◆ **Hardware design source data**:
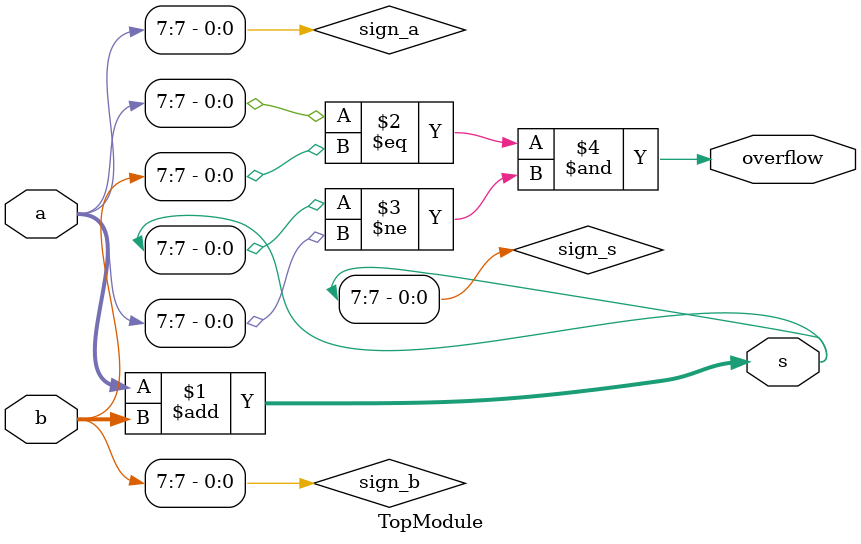
<source format=sv>

module TopModule (
  input [7:0] a,
  input [7:0] b,
  output [7:0] s,
  output overflow
);
  assign s = a + b;
  
  wire sign_a = a[7];
  wire sign_b = b[7];
  wire sign_s = s[7];
  
  assign overflow = (sign_a == sign_b) & (sign_s != sign_a);
  
endmodule

</source>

◆ **WHAT THE TASK REQUIRES**: Reproduce each line of the data containing the word "overflow".

◆ **RESPONSE TO THE EXERCISE**:
  output overflow
  assign overflow = (sign_a == sign_b) & (sign_s != sign_a);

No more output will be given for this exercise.